I felt a tingle in my pocket and pulled out my phone. Brother Bur back at the Four Acorns Inn in Cheswick.
“Hey,” I sighed. “How’s it going?”
“You owe me big, Scarlet. You have no idea what a pain in the....” He was at his bombastic best. Lucky me. I cut him short.
“You do realize they just fished the body of the really bad guy out of the ocean, right? I’m not down here lying on the beach, soaking up the sun and eating bonbons. I’m at Target, shopping for an orphan that some maniac tried to kill.”
“Well, you still owe me!” he snarled. “Do you have any idea what Hilda Blevins is like? Not only did she insist on a different room, she wanted to know why you weren’t here to greet her. And she hated the licensed practical nurse that showed up to help her bathe.”
“Who did the agency send?”
“Marva.”
“Well, I don’t blame her. Marva spends the whole time whining. I told them the last time she showed up that she was a bad fit for our guests. Tell Hilda that I’m calling the VNA now and I’ll make sure they send Ernesta or Belle. And I should be there later tonight.”

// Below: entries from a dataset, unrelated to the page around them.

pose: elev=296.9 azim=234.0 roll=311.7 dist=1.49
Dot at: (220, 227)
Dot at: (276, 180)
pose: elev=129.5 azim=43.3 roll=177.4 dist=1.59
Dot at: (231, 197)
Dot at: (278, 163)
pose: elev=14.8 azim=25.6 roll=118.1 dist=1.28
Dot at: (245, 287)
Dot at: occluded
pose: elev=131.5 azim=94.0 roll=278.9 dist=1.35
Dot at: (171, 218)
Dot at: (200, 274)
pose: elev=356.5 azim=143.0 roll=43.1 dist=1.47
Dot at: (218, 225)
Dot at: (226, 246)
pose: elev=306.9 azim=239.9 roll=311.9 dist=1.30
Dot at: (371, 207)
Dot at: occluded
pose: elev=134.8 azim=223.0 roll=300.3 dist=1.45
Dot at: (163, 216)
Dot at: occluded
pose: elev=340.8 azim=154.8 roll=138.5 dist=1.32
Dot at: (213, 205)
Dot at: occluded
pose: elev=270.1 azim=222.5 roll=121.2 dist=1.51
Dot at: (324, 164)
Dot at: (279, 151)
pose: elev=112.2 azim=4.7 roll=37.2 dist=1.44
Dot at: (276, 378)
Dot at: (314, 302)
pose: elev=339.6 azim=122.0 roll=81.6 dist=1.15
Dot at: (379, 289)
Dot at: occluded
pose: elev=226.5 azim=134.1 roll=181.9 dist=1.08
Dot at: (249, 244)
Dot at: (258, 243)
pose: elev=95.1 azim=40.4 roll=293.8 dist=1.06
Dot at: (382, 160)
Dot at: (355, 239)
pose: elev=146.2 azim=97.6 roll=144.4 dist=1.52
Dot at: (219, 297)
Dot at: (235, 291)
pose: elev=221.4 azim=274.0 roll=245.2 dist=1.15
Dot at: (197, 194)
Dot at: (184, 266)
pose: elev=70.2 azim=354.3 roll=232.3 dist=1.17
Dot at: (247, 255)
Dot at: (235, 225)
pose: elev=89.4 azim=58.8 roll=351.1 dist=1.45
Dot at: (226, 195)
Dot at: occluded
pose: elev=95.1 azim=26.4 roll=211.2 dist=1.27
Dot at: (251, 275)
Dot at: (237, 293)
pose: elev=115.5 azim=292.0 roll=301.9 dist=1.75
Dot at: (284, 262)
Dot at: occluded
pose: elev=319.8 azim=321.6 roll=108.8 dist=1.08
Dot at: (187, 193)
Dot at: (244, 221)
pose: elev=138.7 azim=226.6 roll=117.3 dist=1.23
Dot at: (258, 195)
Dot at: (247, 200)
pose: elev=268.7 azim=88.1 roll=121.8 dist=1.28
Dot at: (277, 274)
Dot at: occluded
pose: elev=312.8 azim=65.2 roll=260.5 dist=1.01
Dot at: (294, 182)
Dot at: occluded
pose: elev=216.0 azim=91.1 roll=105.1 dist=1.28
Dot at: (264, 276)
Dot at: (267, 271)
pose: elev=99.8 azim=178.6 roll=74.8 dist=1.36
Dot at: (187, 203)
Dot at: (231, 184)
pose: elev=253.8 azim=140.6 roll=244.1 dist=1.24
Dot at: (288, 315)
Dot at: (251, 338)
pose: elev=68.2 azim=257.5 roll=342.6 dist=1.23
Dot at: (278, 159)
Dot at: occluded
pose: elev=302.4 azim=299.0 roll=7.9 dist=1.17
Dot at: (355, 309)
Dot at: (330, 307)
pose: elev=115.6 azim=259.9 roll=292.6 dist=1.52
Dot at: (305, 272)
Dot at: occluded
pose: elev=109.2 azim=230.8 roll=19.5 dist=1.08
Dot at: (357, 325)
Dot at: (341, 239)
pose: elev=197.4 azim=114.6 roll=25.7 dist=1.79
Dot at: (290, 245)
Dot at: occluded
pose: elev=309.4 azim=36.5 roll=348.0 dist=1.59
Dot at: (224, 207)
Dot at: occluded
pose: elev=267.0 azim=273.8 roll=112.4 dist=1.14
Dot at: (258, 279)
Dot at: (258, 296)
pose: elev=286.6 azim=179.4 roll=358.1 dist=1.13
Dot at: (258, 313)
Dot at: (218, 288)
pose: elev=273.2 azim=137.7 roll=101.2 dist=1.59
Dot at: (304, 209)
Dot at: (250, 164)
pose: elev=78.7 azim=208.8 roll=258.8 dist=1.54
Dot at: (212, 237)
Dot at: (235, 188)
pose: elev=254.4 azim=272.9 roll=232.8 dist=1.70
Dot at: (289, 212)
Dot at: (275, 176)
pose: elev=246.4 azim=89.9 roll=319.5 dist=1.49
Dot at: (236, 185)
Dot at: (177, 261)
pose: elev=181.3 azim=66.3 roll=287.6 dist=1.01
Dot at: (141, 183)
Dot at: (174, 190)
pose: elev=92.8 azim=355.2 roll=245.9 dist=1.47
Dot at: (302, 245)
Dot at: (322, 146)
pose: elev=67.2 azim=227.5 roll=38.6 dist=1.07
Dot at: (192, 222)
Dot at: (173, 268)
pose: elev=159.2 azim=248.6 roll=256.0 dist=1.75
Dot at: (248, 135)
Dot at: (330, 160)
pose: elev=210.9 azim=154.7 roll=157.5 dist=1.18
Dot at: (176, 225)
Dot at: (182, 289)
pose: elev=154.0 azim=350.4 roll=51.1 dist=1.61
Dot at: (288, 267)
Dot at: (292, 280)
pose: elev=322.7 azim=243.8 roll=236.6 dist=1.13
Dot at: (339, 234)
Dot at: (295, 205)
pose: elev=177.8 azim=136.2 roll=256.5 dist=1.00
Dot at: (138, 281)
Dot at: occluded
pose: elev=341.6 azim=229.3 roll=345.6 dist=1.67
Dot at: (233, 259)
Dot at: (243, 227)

Twenty minutes later, I had the licensed practical nurse situation for the guest with Parkinson’s all straightened out. I called Hilda to explain the snafu and to personally reassure her that her nurse tomorrow would be far more helpful and less talkative. As soon as I hung up, my phone rang again. This time it was Kenny.
“You can come home now, babe.”
“Mother, may I?” Shades of childhood.
“Yes, you may,” he trilled, doing his best old lady impression. Funny how the games of our youth still make us silly.
With my purchases in hand, I left the store, climbed into my Focus, and headed back to Kenny’s house. The driveway no longer had a state vehicle parked on it. That was a positive sign. I wondered if the neighbors just assumed Kenny was chummy with the cops in his capacity as a security consultant. I didn’t see faces peering out from behind the curtains on my walk from car to house.
“Ready to hit the road?” That was the first thing Kenny said to me when I made it through the door. He seemed to have ants in his pants, itching and twitching, urging me to grab my suitcase from Kendra’s room.
“On your way to put out a forest fire, Smokey?”
“Something like that.” His eyes landed on me long enough for me to recognize the concern there. Not good. I wondered if he’d gotten bad news while I was gone. Or was this about Jenny and some dark secret?